*** Begin section ***

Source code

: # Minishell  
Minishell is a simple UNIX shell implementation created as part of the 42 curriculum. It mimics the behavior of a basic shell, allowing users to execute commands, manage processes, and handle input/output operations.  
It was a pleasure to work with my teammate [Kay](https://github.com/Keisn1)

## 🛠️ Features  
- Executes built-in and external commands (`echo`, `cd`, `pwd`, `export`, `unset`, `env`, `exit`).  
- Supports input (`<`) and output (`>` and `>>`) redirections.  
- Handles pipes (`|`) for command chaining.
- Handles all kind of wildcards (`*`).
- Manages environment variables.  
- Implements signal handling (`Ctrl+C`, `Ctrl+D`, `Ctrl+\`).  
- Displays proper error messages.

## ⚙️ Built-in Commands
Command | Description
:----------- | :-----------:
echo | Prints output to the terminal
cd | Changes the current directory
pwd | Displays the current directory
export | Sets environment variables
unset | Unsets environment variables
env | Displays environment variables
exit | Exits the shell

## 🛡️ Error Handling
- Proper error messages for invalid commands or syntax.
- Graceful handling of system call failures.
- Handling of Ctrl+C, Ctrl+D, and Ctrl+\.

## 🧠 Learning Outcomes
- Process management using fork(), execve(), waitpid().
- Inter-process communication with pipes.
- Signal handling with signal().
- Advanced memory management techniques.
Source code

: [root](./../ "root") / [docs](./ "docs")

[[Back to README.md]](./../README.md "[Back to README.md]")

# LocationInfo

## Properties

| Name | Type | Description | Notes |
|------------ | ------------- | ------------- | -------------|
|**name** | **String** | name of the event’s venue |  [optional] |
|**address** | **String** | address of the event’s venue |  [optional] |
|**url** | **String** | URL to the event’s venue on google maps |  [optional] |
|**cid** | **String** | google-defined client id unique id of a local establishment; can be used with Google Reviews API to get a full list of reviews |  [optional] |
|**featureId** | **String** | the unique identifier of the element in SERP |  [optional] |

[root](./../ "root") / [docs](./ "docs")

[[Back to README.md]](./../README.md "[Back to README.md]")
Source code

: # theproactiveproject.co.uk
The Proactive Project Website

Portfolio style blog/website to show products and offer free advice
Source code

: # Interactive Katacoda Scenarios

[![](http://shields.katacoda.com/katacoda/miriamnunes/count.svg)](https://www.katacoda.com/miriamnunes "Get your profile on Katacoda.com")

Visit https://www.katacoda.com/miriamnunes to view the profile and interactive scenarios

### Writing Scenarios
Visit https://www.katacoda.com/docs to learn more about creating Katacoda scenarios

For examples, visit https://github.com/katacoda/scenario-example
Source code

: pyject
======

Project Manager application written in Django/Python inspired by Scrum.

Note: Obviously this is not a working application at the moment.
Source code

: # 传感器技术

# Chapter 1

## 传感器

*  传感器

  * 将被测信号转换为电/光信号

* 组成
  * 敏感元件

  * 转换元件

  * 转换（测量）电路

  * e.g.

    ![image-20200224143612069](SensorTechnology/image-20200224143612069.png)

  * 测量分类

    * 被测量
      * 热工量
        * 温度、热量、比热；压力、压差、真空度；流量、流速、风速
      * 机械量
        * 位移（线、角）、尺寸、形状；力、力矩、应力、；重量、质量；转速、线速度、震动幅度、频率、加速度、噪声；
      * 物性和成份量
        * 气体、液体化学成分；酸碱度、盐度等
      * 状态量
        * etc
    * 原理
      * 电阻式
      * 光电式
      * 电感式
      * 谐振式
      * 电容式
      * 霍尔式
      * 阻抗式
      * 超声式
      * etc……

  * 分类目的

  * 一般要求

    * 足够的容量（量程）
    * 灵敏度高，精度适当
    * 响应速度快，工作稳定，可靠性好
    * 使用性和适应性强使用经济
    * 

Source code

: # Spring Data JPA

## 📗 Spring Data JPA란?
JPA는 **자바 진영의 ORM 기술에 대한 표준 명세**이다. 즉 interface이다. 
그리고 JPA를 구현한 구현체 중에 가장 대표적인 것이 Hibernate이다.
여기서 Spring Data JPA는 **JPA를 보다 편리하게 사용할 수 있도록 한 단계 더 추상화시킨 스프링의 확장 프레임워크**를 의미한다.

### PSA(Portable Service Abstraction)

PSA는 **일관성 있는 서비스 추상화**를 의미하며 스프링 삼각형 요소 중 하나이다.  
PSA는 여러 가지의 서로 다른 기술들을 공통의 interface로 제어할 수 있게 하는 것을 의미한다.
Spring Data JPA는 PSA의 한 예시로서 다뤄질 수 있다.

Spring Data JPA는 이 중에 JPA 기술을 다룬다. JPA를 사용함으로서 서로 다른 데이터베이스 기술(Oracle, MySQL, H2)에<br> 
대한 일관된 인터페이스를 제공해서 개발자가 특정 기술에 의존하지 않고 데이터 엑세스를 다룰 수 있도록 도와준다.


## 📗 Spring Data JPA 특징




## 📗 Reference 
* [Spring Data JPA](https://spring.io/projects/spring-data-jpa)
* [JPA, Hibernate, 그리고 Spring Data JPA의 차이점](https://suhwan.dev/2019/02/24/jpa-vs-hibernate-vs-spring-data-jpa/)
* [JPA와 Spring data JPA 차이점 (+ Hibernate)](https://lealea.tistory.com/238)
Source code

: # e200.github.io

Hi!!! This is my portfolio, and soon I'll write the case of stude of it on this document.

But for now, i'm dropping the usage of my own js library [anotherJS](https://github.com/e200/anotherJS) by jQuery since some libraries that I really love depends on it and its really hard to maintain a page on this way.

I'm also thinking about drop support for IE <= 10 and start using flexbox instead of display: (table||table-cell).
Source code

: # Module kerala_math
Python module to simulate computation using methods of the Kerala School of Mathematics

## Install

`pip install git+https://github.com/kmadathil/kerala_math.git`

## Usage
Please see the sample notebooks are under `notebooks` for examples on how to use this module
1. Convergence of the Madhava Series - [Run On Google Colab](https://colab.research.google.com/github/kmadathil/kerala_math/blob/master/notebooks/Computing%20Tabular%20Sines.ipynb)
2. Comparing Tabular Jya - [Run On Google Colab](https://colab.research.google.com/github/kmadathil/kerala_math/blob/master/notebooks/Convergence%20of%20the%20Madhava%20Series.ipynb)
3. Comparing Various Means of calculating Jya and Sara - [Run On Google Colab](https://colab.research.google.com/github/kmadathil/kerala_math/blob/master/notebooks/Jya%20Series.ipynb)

*** End section ***

• _Problem description_: The full listing is to be restated word for word.

• _Written answer_:
Source code

: # Minishell  
Minishell is a simple UNIX shell implementation created as part of the 42 curriculum. It mimics the behavior of a basic shell, allowing users to execute commands, manage processes, and handle input/output operations.  
It was a pleasure to work with my teammate [Kay](https://github.com/Keisn1)

## 🛠️ Features  
- Executes built-in and external commands (`echo`, `cd`, `pwd`, `export`, `unset`, `env`, `exit`).  
- Supports input (`<`) and output (`>` and `>>`) redirections.  
- Handles pipes (`|`) for command chaining.
- Handles all kind of wildcards (`*`).
- Manages environment variables.  
- Implements signal handling (`Ctrl+C`, `Ctrl+D`, `Ctrl+\`).  
- Displays proper error messages.

## ⚙️ Built-in Commands
Command | Description
:----------- | :-----------:
echo | Prints output to the terminal
cd | Changes the current directory
pwd | Displays the current directory
export | Sets environment variables
unset | Unsets environment variables
env | Displays environment variables
exit | Exits the shell

## 🛡️ Error Handling
- Proper error messages for invalid commands or syntax.
- Graceful handling of system call failures.
- Handling of Ctrl+C, Ctrl+D, and Ctrl+\.

## 🧠 Learning Outcomes
- Process management using fork(), execve(), waitpid().
- Inter-process communication with pipes.
- Signal handling with signal().
- Advanced memory management techniques.
Source code

: [root](./../ "root") / [docs](./ "docs")

[[Back to README.md]](./../README.md "[Back to README.md]")

# LocationInfo

## Properties

| Name | Type | Description | Notes |
|------------ | ------------- | ------------- | -------------|
|**name** | **String** | name of the event’s venue |  [optional] |
|**address** | **String** | address of the event’s venue |  [optional] |
|**url** | **String** | URL to the event’s venue on google maps |  [optional] |
|**cid** | **String** | google-defined client id unique id of a local establishment; can be used with Google Reviews API to get a full list of reviews |  [optional] |
|**featureId** | **String** | the unique identifier of the element in SERP |  [optional] |

[root](./../ "root") / [docs](./ "docs")

[[Back to README.md]](./../README.md "[Back to README.md]")
Source code

: # theproactiveproject.co.uk
The Proactive Project Website

Portfolio style blog/website to show products and offer free advice
Source code

: # Interactive Katacoda Scenarios

[![](http://shields.katacoda.com/katacoda/miriamnunes/count.svg)](https://www.katacoda.com/miriamnunes "Get your profile on Katacoda.com")

Visit https://www.katacoda.com/miriamnunes to view the profile and interactive scenarios

### Writing Scenarios
Visit https://www.katacoda.com/docs to learn more about creating Katacoda scenarios

For examples, visit https://github.com/katacoda/scenario-example
Source code

: pyject
======

Project Manager application written in Django/Python inspired by Scrum.

Note: Obviously this is not a working application at the moment.
Source code

: # 传感器技术

# Chapter 1

## 传感器

*  传感器

  * 将被测信号转换为电/光信号

* 组成
  * 敏感元件

  * 转换元件

  * 转换（测量）电路

  * e.g.

    ![image-20200224143612069](SensorTechnology/image-20200224143612069.png)

  * 测量分类

    * 被测量
      * 热工量
        * 温度、热量、比热；压力、压差、真空度；流量、流速、风速
      * 机械量
        * 位移（线、角）、尺寸、形状；力、力矩、应力、；重量、质量；转速、线速度、震动幅度、频率、加速度、噪声；
      * 物性和成份量
        * 气体、液体化学成分；酸碱度、盐度等
      * 状态量
        * etc
    * 原理
      * 电阻式
      * 光电式
      * 电感式
      * 谐振式
      * 电容式
      * 霍尔式
      * 阻抗式
      * 超声式
      * etc……

  * 分类目的

  * 一般要求

    * 足够的容量（量程）
    * 灵敏度高，精度适当
    * 响应速度快，工作稳定，可靠性好
    * 使用性和适应性强使用经济
    * 

Source code

: # Spring Data JPA

## 📗 Spring Data JPA란?
JPA는 **자바 진영의 ORM 기술에 대한 표준 명세**이다. 즉 interface이다. 
그리고 JPA를 구현한 구현체 중에 가장 대표적인 것이 Hibernate이다.
여기서 Spring Data JPA는 **JPA를 보다 편리하게 사용할 수 있도록 한 단계 더 추상화시킨 스프링의 확장 프레임워크**를 의미한다.

### PSA(Portable Service Abstraction)

PSA는 **일관성 있는 서비스 추상화**를 의미하며 스프링 삼각형 요소 중 하나이다.  
PSA는 여러 가지의 서로 다른 기술들을 공통의 interface로 제어할 수 있게 하는 것을 의미한다.
Spring Data JPA는 PSA의 한 예시로서 다뤄질 수 있다.

Spring Data JPA는 이 중에 JPA 기술을 다룬다. JPA를 사용함으로서 서로 다른 데이터베이스 기술(Oracle, MySQL, H2)에<br> 
대한 일관된 인터페이스를 제공해서 개발자가 특정 기술에 의존하지 않고 데이터 엑세스를 다룰 수 있도록 도와준다.


## 📗 Spring Data JPA 특징




## 📗 Reference 
* [Spring Data JPA](https://spring.io/projects/spring-data-jpa)
* [JPA, Hibernate, 그리고 Spring Data JPA의 차이점](https://suhwan.dev/2019/02/24/jpa-vs-hibernate-vs-spring-data-jpa/)
* [JPA와 Spring data JPA 차이점 (+ Hibernate)](https://lealea.tistory.com/238)
Source code

: # e200.github.io

Hi!!! This is my portfolio, and soon I'll write the case of stude of it on this document.

But for now, i'm dropping the usage of my own js library [anotherJS](https://github.com/e200/anotherJS) by jQuery since some libraries that I really love depends on it and its really hard to maintain a page on this way.

I'm also thinking about drop support for IE <= 10 and start using flexbox instead of display: (table||table-cell).
Source code

: # Module kerala_math
Python module to simulate computation using methods of the Kerala School of Mathematics

## Install

`pip install git+https://github.com/kmadathil/kerala_math.git`

## Usage
Please see the sample notebooks are under `notebooks` for examples on how to use this module
1. Convergence of the Madhava Series - [Run On Google Colab](https://colab.research.google.com/github/kmadathil/kerala_math/blob/master/notebooks/Computing%20Tabular%20Sines.ipynb)
2. Comparing Tabular Jya - [Run On Google Colab](https://colab.research.google.com/github/kmadathil/kerala_math/blob/master/notebooks/Convergence%20of%20the%20Madhava%20Series.ipynb)
3. Comparing Various Means of calculating Jya and Sara - [Run On Google Colab](https://colab.research.google.com/github/kmadathil/kerala_math/blob/master/notebooks/Jya%20Series.ipynb)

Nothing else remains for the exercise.